I turned to Spock astonished. "You can't get drunk?" He slowly shook his head no and I added, "Bummer, I bet you could tear it up on Dance Dance Revolution if I got a few drinks in you." Chekov and Sulu high fived each other in appreciation. Was it possible they knew what that was?! I could definitely see both of them playing it for hours on their off time. My money was on Sulu.

"Um, Scotty," Capitan Kirk said in a low voice as he leaned on the bar, "remember a few days ago when I asked you to boost the power to the tractor beam?"

"Aye," he replied taking a hit straight out of a bottle, "and I told you I couldn't maintain power to the shields and the beam. I thought you were daft to drop the shields. I just knew we were going to get our arses blown off by the Klingons good and proper."

"Yeah well," he looked down and scratched the back of his neck before gesturing in my direction, "that was the really important cargo we were after." He was almost mumbling, and I should have been angry, but my brain was swimming in booze and I could barely keep up.

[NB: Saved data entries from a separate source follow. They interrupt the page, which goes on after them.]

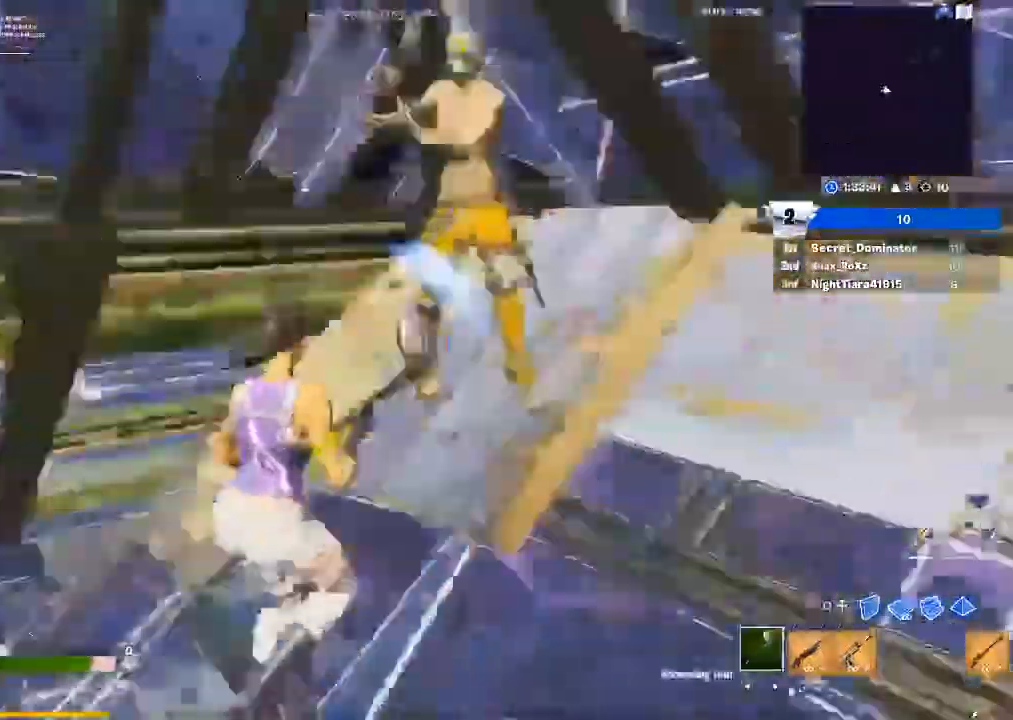
{"buttons": ["R2"], "left_stick": "up-left", "right_stick": "left", "events": [[67, "R2", "down"], [167, "right_stick", "center"], [200, "left_stick", "up-left"], [433, "right_stick", "left"]]}
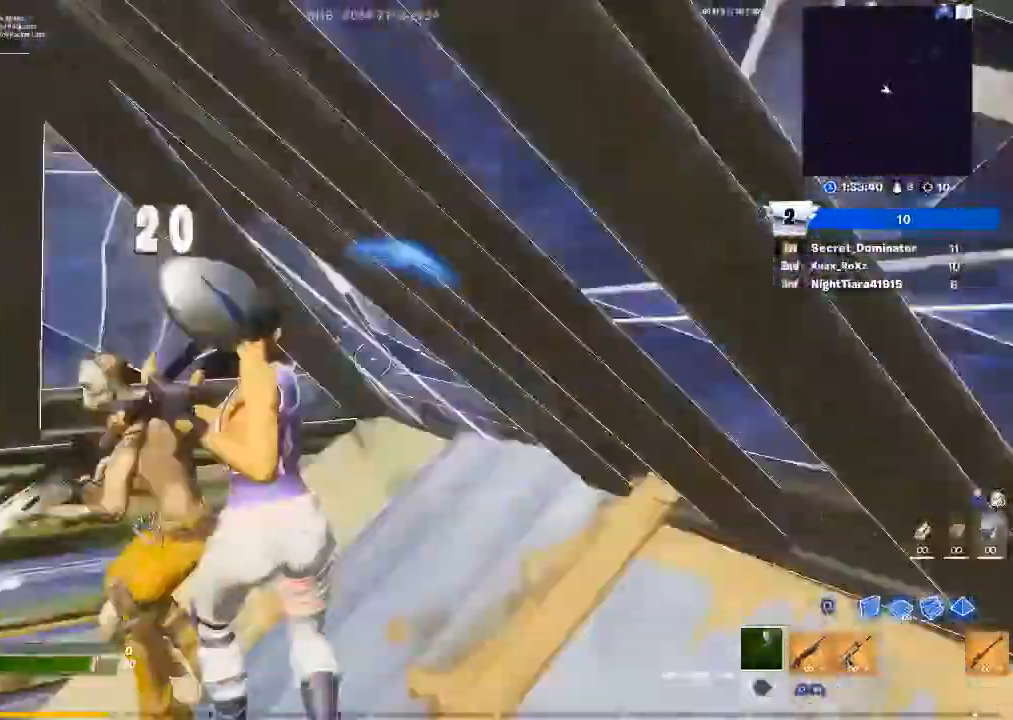
{"buttons": ["R2"], "left_stick": "left", "right_stick": "center", "events": [[33, "left_stick", "left"], [33, "right_stick", "down-left"], [233, "right_stick", "center"]]}
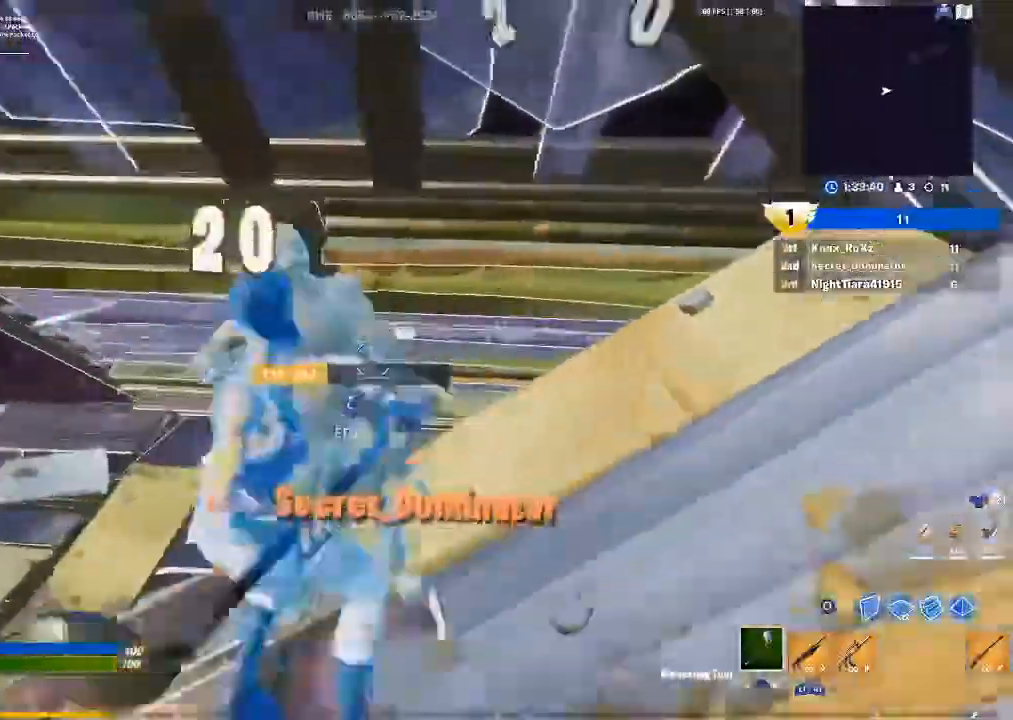
{"buttons": ["R1"], "left_stick": "up", "right_stick": "left", "events": [[67, "left_stick", "up-left"], [300, "R2", "up"], [367, "right_stick", "left"], [400, "left_stick", "up"], [467, "R1", "down"]]}
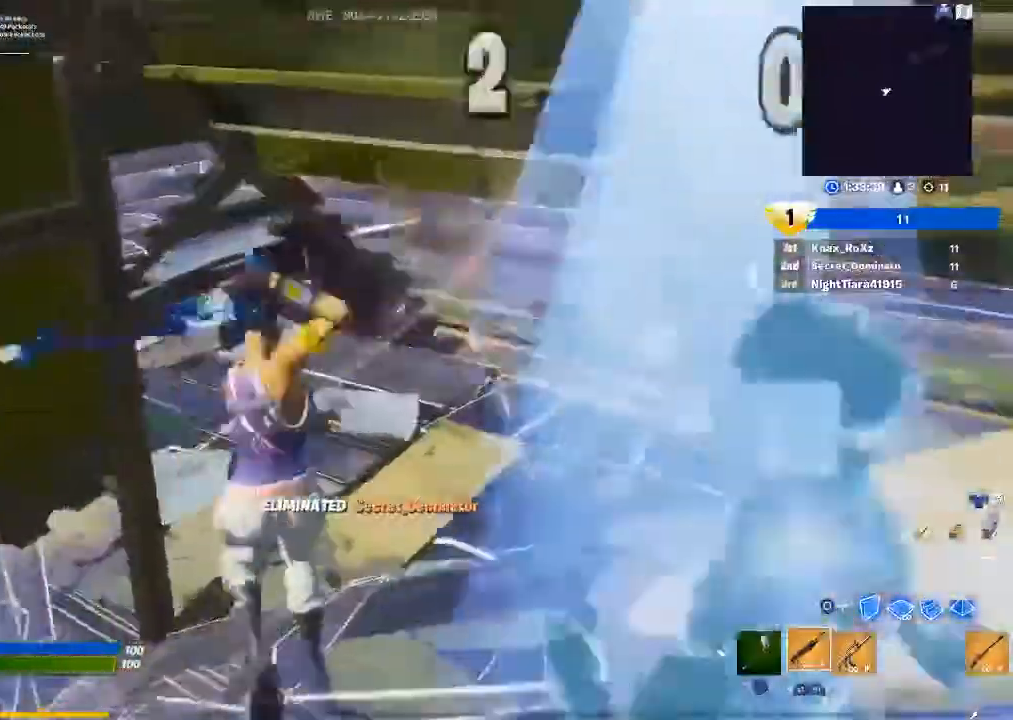
{"buttons": [], "left_stick": "up", "right_stick": "center", "events": [[33, "right_stick", "center"], [100, "R1", "up"]]}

"Ohhh!" He said with wide eyes. "Aye? Tell me your name, lass. Is it sweet?"

I opened my mouth to answer, but froze. I sat looking down at the bar with an ever increasing sense of terror. I knew that the alcohol could not be to blame, it should come as easy as breathing, yet all I could picture were fuzzy strands of thought. "Co…sm…ey." I looked up panicked at Scotty who was tilting his head and trying to make sense of my incoherent rambling. "I don't remember," I whispered. "I know my last name was Irish. I think I had two last names, actually. I remember it being really long to write." Scotty looked at Capitan Kirk who just shrugged. I looked at him too and asked, "Why can't I remember my own name for Christ sake?"

"Dr. McCoy told us that this might happen." He said quietly. "He said you were damn lucky to survive at all, and he had hoped that everything would turn out OK if you had enough time, but it was a possibility that some of your memory would be permanently lost." I sat quietly on the stool and contemplated not only losing my connection with my past, but now also dealing with gaps in the memories I did have. I imagined my brain looking like Swiss cheese and it was almost more than I could endure. "We asked the crew not to engage or push too hard, Bones thought it would come back slowly and naturally if we just let you be." He continued in a sad tone as though all hope were lost.

"Well," I sighed after some time, "I do, for whatever reason, remember a lot of my training. And from what I know of amnesic states, I know that more often than not they spontaneously resolve as Dr. McCoy had indicated. I have to believe that any blind spots I encounter will eventually come back."

The coldness of logic was both bracing and comforting. I had at least a little certainty and that allowed me to face the uphill battle with a little more grace than I could have mustered on my own. Still, I couldn't help but think of how far I had fallen. I was once on the other side of the desk, doling out diagnoses and estimating recovery times along with the path of prognosis; now, I had become one of them. The doctor was now the patient and I absolutely hated it.

"I guess ve vill just call you 'doctor' until you can remember vhat it vas, then. It vas a title you earned after all." Chekov stated raising his glass.

"Aye," Scotty said with steely nerves, "I'll drink to that."